Government policy & student loans
- Many argue federally backed, hard-to-discharge loans “broke the market” by making demand near price-inelastic: schools can raise prices knowing money is available and repayment is heavily enforced.
- Non‑dischargeability in bankruptcy is seen as removing lender risk, encouraging over-lending and enabling weak programs to survive.
- Some note federal loan caps for undergrads are relatively low per year, so can’t fully explain $100k prices; private loans also play a role.
- Others stress decades of state defunding of public universities pushed up tuition even without elite‑school dynamics.
Market dynamics, prestige, and signaling
- Degrees—especially from elite schools—are framed as signaling devices and class filters more than pure education.
- Prestige, networking, and perceived lifetime earnings justify very high prices for wealthy families; “freemium” model where full‑pay students subsidize aid recipients.
- Some see elite schools behaving like a cartel via shared admissions/aid mechanisms and Early Decision, limiting true price competition.
Cost structure: admin bloat & amenities
- Repeated claims of administrative bloat and “resort-like” campuses (luxury dorms, gyms, lazy rivers) absorbing tuition increases, while direct teaching is a minority of spend.
- Others counter that universities are complex organizations with real needs: compliance, labs, IT, facilities, health insurance, etc., though many still think staffing has overshot.
Public vs. private & international comparisons
- Most U.S. students attend public institutions, which are still relatively affordable but have seen steep hikes as state subsidies fall.
- Comparisons to Europe/Japan: foreign systems often cheaper but offer fewer amenities and less individualized support; U.S. schools are seen as a different, more expensive “bundle.”
Equity, class, and price discrimination
- Need‑based aid and “merit scholarships” are described as near-perfect price discrimination: schools ask for full financials, then charge almost exactly what each family can bear.

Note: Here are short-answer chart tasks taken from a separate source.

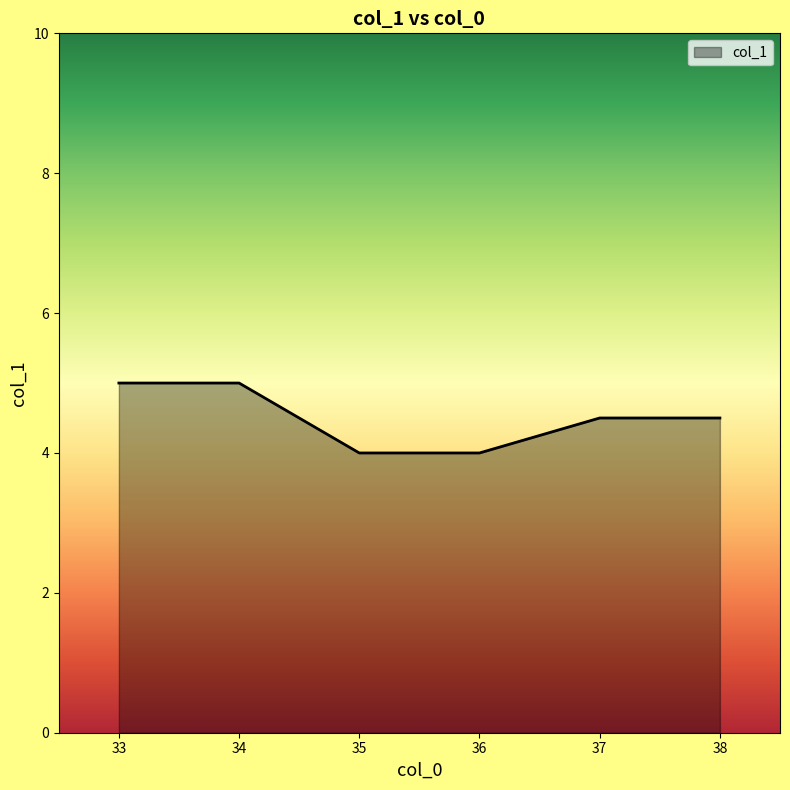

How many lines are shown in the chart?

1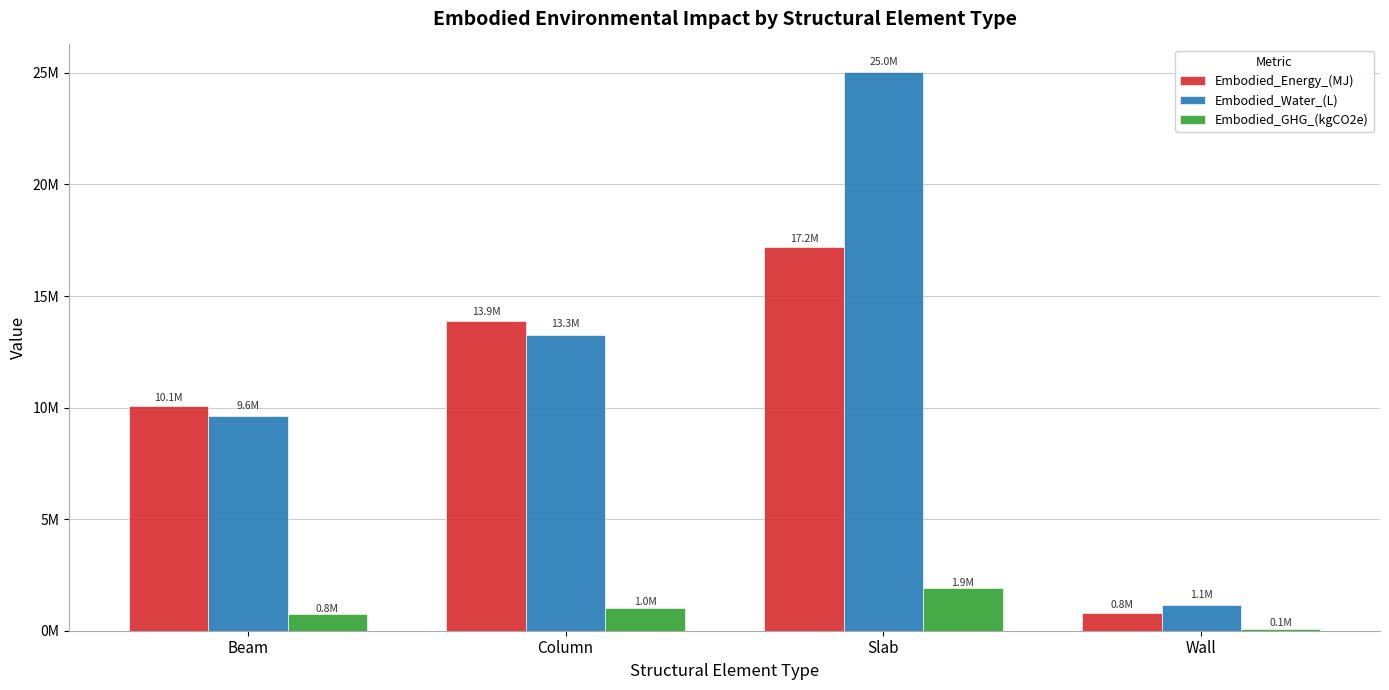

What is the total value across all series at Wall?

2000264.3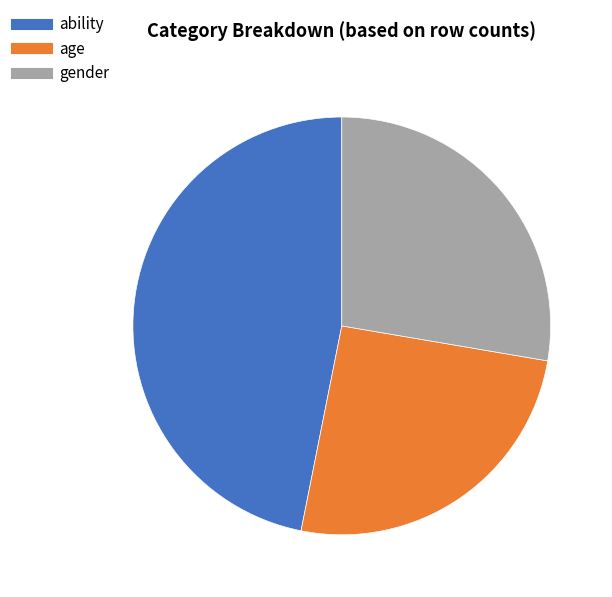

Does gender represent more than half of the total?

No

- Upper‑middle‑income families feel squeezed—treated like the ultra‑rich for aid purposes while facing high living costs.
- Income-based aid and other means-tested benefits are criticized for creating “welfare cliffs” and complex bureaucracy.

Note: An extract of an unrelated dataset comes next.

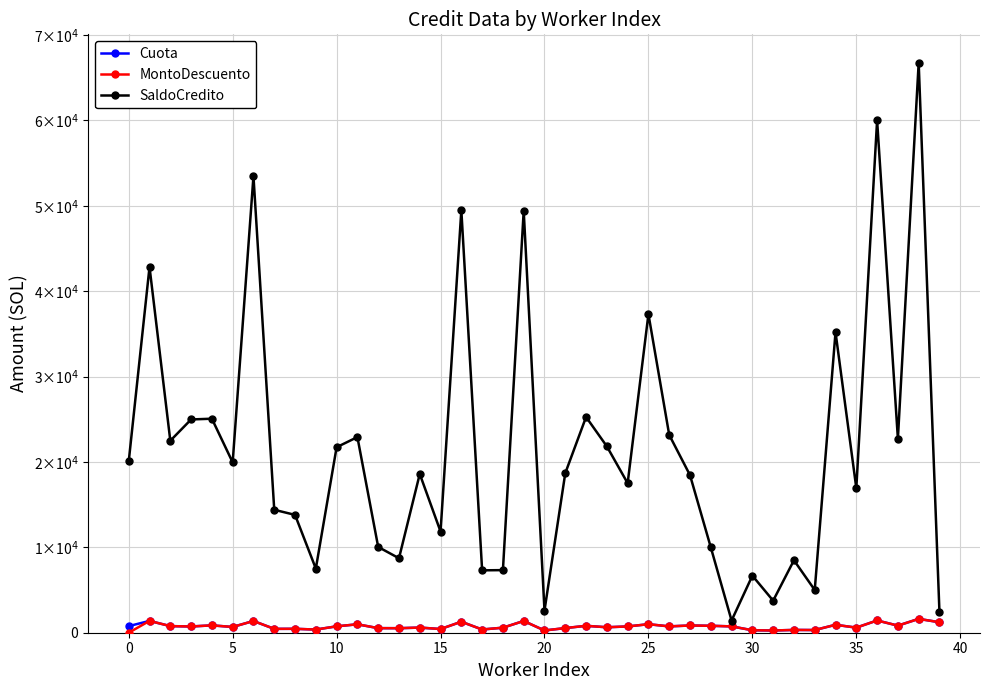

What are all the series names shown in the legend?

Cuota, MontoDescuento, SaldoCredito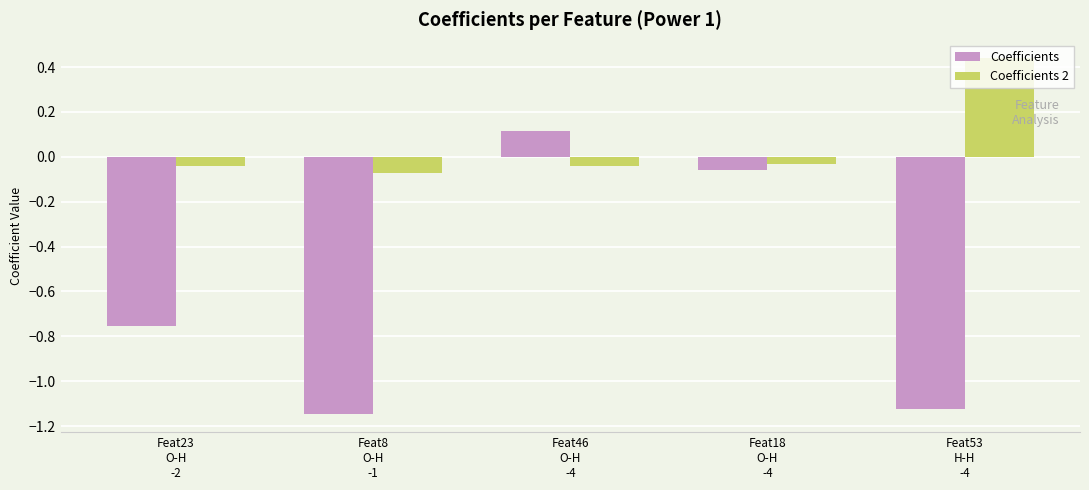

List the series in order of their overall mean, highest first.

Coefficients 2, Coefficients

Alternatives & shifting demand
- Growing interest in trades, apprenticeships, bootcamps, community college, and skipping college entirely as costs rise and AI/internet erode the monopoly on knowledge.
- Some predict peak tuition and eventual enrollment decline; others think as long as employers prefer degrees, elite schools remain safe.
Proposed reforms (no consensus)
- Make student loans dischargeable in bankruptcy or cap/removal of federal guarantees.
- Put schools financially on the hook for bad loan outcomes or take equity‑style shares of graduates’ income.
- Hard tuition caps tied to eligibility for federal funds.
- Decouple certification from instruction (open exams for degrees).
- Increase public funding for state universities to force private competition.
Is it truly a crisis?
- Some insist the college wage premium still exceeds costs, so the system remains rational if unequal.
- Others argue even if the ROI is positive, charging $400k for what is largely signaling and lifestyle is socially destructive and misallocates resources.